[Exercise directions] Every line in the data below that holds "tail" should be found and copied.

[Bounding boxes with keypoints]
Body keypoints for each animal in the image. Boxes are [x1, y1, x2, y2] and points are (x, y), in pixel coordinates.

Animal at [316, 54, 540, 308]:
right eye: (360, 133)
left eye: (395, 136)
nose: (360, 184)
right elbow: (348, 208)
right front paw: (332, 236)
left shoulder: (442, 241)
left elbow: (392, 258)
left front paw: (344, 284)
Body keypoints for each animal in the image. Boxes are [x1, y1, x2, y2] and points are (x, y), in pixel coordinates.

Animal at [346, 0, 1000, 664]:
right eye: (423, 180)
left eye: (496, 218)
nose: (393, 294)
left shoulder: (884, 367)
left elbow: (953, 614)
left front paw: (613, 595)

---

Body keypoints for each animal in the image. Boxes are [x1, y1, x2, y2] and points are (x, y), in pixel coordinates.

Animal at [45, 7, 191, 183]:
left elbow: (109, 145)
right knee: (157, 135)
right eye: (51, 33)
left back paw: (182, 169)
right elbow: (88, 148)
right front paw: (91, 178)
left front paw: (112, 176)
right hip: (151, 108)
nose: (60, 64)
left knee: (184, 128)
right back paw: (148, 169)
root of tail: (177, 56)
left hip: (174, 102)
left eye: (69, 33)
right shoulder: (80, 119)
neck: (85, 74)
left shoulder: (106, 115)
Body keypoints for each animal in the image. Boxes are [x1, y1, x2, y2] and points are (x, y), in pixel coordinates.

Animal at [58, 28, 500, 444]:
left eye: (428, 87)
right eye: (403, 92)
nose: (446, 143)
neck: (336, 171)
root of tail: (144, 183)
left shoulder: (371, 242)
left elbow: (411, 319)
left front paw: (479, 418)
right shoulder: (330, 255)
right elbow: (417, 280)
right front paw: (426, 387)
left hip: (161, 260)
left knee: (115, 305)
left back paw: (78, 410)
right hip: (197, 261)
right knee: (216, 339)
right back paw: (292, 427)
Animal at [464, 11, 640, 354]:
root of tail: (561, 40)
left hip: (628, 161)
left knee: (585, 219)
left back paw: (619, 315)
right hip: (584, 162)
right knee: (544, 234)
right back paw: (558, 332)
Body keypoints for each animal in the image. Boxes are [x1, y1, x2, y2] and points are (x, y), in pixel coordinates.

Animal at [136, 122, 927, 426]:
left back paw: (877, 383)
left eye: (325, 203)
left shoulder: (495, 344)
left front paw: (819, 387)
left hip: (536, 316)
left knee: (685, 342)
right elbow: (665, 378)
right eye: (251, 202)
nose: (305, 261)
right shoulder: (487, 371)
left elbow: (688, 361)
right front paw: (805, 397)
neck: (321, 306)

[Output for this task]
root of tail: (177, 56)
root of tail: (144, 183)
root of tail: (561, 40)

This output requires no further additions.